Essen ǀ The revenge of the Thermomix – Friday

by time news

Last week I had the set in my meal again. I don’t like that. I don’t like a set at all. Decoration on the plate next to the actual dish, for me that is like smokers, Leitkultur and Helene Fischer together. If there is only a tomato, a slice of cucumber and maybe a sprig of curly parsley on the edge of the plate – yes, it still exists, that journey back in time to the 1950s – I am downright grateful to the chefs. The Chichi can at least be pushed away easily.

Long-time readers of this column know how low my tolerance threshold is in this regard. I keep coming back to the topic. Because new bad habits keep spreading: chives, rocket, sprouts, chilli threads or – my favorite hateful object – the apparently difficult to avoid thick vinegar, also called crema di balsamic vinegar. All of this is usually sprinkled, thrown or poured over the actual food without any sense or understanding. But I like Thai curry without rocket and certainly don’t need vinegar on the vanilla ice cream, no matter how sweet it is.

The set actually says everything about the people in the kitchen. There then either scheme F rules, the prevailing teaching from vocational school training or some other form of deliberate mindlessness. Why are cooks even taught to put garnishes on the plate? So that the guest also has something to look at. Yeah sure, but why aren’t they taught that their food looks good too? Not possible with German cuisine, some will now say. I beg you, but of course you can. A Wiener schnitzel that is not breaded too thick and then souffled in the pan in hot fat so that the crust turns golden brown waves is a feast for the eyes. I don’t even need a sprig of parsley. And if the schnitzel is a dark brown plate, shiny with fat, the green can’t distract my eye from it.

Incidentally, the mistake is not only made in the schnitzel kitchen, fine dining is not immune either. Let’s stick with the parsley for the sake of simplicity. The newest shit is called parsley oil. Sometimes it tastes more, sometimes less of parsley, and above all it is characterized by its color, a deep grass green. Sometimes it has dripped onto the edge of the plate, then it frames a beetroot tartare in green, streaks white tahini sauce or covers cod poached in threads. Splattering oil or jus or reductions on the plate has become a certain tradition. Sometimes they are the tastiest part of the whole set. This does not apply to parsley oil, it seldom has any significance in terms of taste.
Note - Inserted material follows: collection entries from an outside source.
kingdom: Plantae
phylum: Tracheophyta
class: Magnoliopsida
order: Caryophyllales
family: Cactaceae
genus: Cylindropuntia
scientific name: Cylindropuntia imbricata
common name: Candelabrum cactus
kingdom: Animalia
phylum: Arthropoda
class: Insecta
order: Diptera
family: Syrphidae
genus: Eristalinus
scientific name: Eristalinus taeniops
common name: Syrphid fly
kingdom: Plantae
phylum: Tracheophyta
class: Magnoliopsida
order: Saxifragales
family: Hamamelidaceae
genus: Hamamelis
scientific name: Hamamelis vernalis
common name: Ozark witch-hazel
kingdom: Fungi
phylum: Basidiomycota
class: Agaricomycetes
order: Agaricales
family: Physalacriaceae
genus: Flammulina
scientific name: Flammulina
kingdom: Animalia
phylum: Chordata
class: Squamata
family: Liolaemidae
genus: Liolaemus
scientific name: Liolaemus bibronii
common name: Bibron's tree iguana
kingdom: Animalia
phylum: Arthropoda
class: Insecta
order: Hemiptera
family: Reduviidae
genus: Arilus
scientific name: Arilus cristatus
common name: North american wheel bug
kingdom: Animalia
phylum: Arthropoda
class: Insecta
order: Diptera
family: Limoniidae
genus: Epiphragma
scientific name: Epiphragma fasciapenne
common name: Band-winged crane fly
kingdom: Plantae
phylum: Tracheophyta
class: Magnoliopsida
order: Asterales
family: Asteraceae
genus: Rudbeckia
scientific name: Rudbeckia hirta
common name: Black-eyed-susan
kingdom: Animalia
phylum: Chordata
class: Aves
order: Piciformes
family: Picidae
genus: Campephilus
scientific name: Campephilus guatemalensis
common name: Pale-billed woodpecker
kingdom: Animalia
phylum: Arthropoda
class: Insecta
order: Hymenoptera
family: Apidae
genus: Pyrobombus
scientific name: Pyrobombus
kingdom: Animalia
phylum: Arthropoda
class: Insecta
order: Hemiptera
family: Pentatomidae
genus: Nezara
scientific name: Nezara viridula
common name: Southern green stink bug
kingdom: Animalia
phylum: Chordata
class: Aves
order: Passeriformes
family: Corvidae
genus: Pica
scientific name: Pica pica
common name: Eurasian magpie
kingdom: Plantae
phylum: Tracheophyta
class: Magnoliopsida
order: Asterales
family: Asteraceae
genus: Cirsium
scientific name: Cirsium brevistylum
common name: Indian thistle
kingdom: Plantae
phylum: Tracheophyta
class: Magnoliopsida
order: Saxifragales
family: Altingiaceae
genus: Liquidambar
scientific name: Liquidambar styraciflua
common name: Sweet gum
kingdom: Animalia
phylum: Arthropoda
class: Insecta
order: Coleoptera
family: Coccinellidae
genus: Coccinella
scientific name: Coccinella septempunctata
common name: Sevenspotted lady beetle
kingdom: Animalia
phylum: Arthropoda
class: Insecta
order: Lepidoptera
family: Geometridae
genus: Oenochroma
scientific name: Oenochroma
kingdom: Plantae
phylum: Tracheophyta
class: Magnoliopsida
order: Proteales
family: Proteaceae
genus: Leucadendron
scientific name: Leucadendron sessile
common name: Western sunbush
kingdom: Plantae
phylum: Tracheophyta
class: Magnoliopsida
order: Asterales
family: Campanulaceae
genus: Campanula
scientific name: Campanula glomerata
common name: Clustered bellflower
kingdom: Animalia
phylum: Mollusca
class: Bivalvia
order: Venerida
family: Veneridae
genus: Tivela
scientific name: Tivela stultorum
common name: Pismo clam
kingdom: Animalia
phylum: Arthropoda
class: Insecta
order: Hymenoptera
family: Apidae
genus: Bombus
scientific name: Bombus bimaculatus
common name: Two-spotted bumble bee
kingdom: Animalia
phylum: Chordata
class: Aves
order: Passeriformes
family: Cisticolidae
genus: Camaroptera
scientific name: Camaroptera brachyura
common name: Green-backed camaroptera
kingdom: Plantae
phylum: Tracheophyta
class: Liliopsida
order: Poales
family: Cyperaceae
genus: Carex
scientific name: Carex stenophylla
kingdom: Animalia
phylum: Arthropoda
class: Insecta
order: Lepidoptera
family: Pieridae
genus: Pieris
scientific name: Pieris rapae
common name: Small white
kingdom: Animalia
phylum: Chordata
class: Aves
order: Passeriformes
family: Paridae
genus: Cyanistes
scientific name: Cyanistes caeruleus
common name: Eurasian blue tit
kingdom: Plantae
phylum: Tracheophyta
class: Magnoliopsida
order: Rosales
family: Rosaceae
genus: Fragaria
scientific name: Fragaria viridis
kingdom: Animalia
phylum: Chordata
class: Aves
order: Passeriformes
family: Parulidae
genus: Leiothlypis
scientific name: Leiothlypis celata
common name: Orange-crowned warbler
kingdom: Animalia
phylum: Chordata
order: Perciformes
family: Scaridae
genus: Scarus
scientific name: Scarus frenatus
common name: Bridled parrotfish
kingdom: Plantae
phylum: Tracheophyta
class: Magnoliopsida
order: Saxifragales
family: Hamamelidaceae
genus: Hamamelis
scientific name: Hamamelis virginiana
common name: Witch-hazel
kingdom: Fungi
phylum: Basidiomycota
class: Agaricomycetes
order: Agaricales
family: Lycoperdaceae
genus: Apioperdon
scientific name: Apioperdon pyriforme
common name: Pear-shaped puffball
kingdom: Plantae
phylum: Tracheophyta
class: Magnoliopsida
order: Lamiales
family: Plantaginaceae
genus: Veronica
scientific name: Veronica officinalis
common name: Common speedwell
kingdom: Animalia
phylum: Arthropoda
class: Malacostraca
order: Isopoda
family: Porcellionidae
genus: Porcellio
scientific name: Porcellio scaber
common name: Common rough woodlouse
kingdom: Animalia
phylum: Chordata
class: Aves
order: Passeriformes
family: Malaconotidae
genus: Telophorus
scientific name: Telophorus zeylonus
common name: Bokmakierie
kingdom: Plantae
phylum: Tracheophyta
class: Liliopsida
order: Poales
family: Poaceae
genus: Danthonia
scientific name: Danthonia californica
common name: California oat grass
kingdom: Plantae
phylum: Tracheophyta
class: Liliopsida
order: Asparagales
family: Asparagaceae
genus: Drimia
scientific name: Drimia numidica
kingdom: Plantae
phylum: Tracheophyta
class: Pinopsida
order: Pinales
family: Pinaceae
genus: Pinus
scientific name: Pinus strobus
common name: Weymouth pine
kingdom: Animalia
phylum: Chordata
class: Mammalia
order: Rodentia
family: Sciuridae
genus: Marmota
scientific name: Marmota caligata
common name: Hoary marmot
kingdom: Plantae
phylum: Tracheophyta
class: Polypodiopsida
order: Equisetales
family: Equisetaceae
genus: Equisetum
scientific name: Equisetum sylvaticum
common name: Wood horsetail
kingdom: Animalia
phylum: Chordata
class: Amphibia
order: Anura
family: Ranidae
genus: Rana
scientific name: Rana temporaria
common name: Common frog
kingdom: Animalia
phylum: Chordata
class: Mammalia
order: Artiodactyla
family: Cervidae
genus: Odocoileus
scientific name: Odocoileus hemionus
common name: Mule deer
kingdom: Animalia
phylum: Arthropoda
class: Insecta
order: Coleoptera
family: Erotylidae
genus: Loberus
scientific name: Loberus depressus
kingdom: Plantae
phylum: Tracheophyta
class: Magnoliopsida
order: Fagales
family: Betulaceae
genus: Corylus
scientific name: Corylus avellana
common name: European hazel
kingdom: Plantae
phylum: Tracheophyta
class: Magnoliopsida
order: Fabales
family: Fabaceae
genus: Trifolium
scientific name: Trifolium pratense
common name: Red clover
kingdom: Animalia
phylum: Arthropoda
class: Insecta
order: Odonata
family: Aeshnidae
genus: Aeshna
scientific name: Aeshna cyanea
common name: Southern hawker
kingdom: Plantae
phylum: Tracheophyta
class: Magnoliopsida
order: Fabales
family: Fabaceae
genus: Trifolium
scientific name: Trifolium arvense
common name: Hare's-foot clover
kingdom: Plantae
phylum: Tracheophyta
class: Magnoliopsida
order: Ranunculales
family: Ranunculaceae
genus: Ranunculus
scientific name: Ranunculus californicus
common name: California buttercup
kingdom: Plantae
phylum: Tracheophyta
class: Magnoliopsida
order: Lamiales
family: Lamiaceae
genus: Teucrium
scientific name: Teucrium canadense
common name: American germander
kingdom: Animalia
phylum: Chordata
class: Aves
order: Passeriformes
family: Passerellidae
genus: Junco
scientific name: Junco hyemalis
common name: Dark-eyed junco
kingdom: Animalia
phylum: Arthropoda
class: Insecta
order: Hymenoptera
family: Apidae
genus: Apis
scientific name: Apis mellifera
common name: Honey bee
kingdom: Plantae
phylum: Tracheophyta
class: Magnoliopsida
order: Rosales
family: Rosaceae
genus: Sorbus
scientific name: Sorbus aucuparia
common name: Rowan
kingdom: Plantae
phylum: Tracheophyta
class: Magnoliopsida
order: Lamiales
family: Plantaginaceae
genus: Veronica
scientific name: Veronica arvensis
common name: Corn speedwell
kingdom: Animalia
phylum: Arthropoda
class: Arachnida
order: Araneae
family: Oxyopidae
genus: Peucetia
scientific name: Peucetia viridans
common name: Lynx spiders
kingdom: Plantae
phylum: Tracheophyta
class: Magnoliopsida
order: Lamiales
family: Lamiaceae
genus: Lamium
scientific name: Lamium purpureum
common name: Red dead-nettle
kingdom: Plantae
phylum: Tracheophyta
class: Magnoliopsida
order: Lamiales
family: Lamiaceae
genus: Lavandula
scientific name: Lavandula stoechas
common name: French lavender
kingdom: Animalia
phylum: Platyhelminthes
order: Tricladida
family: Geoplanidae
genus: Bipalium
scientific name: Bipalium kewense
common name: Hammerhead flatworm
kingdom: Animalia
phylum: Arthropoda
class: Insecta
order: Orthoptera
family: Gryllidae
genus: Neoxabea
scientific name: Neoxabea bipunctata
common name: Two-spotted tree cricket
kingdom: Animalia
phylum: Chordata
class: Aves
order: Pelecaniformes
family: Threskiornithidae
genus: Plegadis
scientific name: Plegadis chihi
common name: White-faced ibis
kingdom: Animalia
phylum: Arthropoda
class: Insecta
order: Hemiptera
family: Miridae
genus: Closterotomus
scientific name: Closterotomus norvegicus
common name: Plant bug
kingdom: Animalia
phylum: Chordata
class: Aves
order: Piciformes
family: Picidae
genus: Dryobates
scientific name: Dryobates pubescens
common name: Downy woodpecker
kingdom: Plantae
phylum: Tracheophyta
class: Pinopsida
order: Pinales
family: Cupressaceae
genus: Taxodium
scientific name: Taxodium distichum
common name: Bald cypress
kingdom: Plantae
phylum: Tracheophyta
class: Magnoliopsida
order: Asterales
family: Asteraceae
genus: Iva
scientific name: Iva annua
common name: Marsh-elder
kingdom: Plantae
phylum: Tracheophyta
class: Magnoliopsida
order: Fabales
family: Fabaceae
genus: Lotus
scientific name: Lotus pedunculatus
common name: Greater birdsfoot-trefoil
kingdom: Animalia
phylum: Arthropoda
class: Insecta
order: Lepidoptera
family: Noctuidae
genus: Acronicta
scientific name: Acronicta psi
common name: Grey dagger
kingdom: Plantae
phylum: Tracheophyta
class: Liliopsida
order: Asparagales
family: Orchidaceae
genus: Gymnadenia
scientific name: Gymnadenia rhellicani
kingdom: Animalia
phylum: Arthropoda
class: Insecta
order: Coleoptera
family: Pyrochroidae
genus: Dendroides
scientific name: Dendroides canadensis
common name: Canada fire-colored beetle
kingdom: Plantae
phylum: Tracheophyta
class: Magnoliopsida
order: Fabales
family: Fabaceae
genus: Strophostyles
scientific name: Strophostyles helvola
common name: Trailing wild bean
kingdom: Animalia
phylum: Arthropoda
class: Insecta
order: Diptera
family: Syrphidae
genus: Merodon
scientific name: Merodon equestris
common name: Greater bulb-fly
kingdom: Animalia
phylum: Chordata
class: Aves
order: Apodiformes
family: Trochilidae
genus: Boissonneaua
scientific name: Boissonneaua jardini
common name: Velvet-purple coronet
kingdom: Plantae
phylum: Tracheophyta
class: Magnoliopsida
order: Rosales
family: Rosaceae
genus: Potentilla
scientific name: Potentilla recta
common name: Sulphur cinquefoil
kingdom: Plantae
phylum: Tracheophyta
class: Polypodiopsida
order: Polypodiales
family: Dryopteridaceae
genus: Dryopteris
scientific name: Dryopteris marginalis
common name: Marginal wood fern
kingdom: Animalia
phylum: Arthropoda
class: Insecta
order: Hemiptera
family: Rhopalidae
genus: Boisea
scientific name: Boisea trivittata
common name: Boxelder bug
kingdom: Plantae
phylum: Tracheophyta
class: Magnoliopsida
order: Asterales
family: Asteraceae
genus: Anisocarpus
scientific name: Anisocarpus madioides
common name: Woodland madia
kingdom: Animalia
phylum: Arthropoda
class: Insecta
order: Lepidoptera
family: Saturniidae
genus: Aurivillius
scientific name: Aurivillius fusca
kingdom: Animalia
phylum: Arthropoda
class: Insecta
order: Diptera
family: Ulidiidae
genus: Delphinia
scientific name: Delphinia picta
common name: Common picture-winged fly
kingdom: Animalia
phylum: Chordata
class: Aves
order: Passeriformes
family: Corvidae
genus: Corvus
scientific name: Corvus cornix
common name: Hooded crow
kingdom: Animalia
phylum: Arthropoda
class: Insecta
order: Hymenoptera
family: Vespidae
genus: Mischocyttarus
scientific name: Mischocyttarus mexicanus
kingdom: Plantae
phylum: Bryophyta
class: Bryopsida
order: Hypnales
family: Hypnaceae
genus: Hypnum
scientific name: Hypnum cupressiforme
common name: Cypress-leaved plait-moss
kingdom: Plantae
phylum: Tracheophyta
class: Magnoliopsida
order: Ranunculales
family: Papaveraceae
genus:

I promise, from a gastronomic point of view, parsley green will be the Titian red of the beginning of the decade. It’s still just the better restaurants, but they are using it so inflationarily that the oil will soon be ready to buy. It is also a child of the Thermomix. With this kitchen appliance, what used to be called pesto can be transformed into a baby pulp-like mass in no time at all, from which the oil can be filtered.

And it actually goes well with everything: asparagus or risotto, chicken fricassee or mushroom soup, salmon or yoghurt ice cream – nothing that cannot be refined with a few splashes of the oil. The deep green grass is so political, it can stand for so much: a blob for more veggie on the plate, a blob for more health, a blob for a better climate – it doesn’t matter what else is floating in the garnish.